The Establishment is Banning Their Populist Opposition at the Ballot Box
The people will be heard—whether the ruling class approves or not.
If you can’t beat ‘em, ban ‘em!
Around the globe, there’s an alarming trend of parties in power attempting to block their political opponents from even appearing on the ballot.
In the States, we saw this with the repeated and aggressive lawfare against President Trump by the Biden administration and it’s flunkies. Several Democrat-led states tried to remove Trump from the ballot on dubious charges, only to back down under popular pressure. And who could forget partisan hacks like Alvin Bragg and Fani Willis?
The newest victim of this anti-democratic scheme is France’s Marine Le Pen, who was recently convicted of embezzling EU funds and slapped with two years in prison. More importantly, Le Pen is barred from running for public office for five years, a punishment immediately enforced even before she can appeal her sentence.
This conveniently bars Le Pen from the 2027 French presidential election, a clear indication that the establishment fears she could capitalize on popular discontent to win the presidency.
It is clear that deeply ingrained bureaucracies are pulling the levers of power pulled to prevent an insurgent populist from claiming power.
Le Pen has plenty of reason to believe the deck is stacked against her National Rally party. The party may have dominated last year’s legislative elections had Macron not allied with far-left forces to block them.
The trend continues across Europe. In Germany, authorities have repeatedly tried to curb the rise of the populist AfD. They’ve threatened to ban the party by linking it to extremist elements and branding it a Nazi successor.
And in Romania, the top court voided December’s election results after alleging that populist candidate Calin Georgescu received online backing from Russia. Weeks ago, Romanian officials banned another populist candidate, Diana Sosoaca, for making statements deemed “contrary to democratic values.”
Neither of the reasons officials gave to bar Georgescu or Sosoaca from the ballot pass the smell test. Russia may very well have supported Georgescu, but that isn’t illegal. And statements “contrary to democratic values?” Banning a candidate over words is a far greater threat to democracy than anything she could have said.

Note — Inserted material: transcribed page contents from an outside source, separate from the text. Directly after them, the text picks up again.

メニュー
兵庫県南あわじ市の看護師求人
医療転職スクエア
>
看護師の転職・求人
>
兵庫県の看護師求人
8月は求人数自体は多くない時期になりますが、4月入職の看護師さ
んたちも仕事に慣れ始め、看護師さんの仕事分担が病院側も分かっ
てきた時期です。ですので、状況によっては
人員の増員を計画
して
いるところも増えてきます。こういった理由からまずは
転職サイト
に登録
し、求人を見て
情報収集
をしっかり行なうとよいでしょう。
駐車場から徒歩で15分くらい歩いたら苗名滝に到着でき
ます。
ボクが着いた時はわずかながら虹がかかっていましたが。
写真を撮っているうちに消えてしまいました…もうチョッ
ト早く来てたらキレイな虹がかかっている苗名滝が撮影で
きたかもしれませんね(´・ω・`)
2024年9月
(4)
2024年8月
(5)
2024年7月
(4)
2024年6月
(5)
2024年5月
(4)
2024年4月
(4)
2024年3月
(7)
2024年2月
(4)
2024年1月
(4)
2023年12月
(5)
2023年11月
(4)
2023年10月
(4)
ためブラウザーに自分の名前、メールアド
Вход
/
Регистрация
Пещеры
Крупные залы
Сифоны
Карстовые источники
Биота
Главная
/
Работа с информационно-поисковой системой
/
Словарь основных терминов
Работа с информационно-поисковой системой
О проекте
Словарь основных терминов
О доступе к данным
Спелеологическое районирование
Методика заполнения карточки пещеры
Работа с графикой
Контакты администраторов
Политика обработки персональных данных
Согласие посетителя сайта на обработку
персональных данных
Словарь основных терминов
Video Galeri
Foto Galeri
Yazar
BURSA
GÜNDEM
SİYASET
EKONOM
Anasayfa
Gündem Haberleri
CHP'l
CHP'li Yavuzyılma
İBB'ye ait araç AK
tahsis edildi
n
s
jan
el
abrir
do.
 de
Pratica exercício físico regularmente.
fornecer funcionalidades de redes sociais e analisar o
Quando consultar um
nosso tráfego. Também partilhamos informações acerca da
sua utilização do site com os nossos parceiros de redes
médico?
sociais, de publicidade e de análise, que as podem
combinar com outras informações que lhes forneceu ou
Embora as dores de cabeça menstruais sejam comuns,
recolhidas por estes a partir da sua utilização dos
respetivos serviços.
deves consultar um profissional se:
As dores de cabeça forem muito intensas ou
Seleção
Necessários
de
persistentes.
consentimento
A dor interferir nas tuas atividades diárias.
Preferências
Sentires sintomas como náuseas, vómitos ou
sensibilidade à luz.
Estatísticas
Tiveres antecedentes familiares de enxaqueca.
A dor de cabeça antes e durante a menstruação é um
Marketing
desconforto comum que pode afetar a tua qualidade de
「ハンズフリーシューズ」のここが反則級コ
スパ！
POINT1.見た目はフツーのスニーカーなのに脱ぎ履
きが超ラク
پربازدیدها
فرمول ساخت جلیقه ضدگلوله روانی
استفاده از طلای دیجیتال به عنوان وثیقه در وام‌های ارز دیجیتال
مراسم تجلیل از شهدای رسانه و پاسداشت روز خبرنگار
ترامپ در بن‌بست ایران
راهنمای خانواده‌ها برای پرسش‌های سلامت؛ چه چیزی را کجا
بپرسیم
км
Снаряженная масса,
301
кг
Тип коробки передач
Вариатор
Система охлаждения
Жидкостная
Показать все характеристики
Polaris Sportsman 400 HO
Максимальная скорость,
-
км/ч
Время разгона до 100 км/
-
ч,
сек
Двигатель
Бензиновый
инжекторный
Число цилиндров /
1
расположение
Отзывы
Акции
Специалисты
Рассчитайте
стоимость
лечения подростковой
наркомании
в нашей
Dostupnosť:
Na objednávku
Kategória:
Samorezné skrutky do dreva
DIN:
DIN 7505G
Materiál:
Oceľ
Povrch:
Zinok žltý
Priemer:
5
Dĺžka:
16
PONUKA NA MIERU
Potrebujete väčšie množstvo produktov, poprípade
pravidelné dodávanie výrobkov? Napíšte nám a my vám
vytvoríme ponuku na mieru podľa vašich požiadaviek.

This isn’t to say that these candidates and parties are entirely blameless. It does appear that Le Pen violated election law, Georgescu may very well have Russian backing, and AfD does have extremist elements.
But once the establishment starts arbitrarily deciding who can and can’t run, democracy is dead.
In the case of Le Pen, other French politicians have also been accused and convicted of the same crime. Jean-Luc Mélenchon, François Fillon, François Bayrou hail from every side of the political spectrum hit with these allegations.
What makes Le Pen’s conviction seem suspiciously targeted is the highly unusual decision to enact electoral ban before the ink on the Le Pen’s appeal was dry.
Ironically, Le Pen’s ban will inevitably benefit her party as it plays perfectly into the narrative that the establishment scared of her and what the National Rally represents.
Case in point, President Trump’s campaign was bolstered by the repeated Democratic attempts to eliminate him through lawfare. Following the 34 felony convictions Democrats love to tout, Trump raised $53 million in just 24 hours.
And for all the wishcasting about how the fraud case would sink his campaign, the persecutions made him stronger.
The more the establishment suppresses populist outsiders, the more they validate the claim that the system is rigged against them. It’s a losing strategy that reinforces an uncomfortable truth: the establishment doesn’t trust voters to make the “right” choice and thus the “wrong” choice must be eliminated.
Romania couldn’t have an allegedly pro-Russian president, so elections must be cancelled. Evil Nazis can’t be allowed to govern Germany, so AfD must be banned. Populists in France threaten the established neoliberal order, so Marine Le Pen can’t run.
Fears that voters might make the "wrong" choice are so antithetical to democracy that if it becomes accepted practice to override popular will, we might as well pack the whole thing up.
Why even pretend? Democracy, it seems, is merely kabuki theater. Voters don’t determine their political fates; they’re pre-determined by faceless bureaucrats in the back.
Yet, I would caution our self-appointed betters against this course. History has a way of punishing elites who push too far. The more they rig the system, the greater the reckoning that follows.
The people will be heard—whether the ruling class approves or not.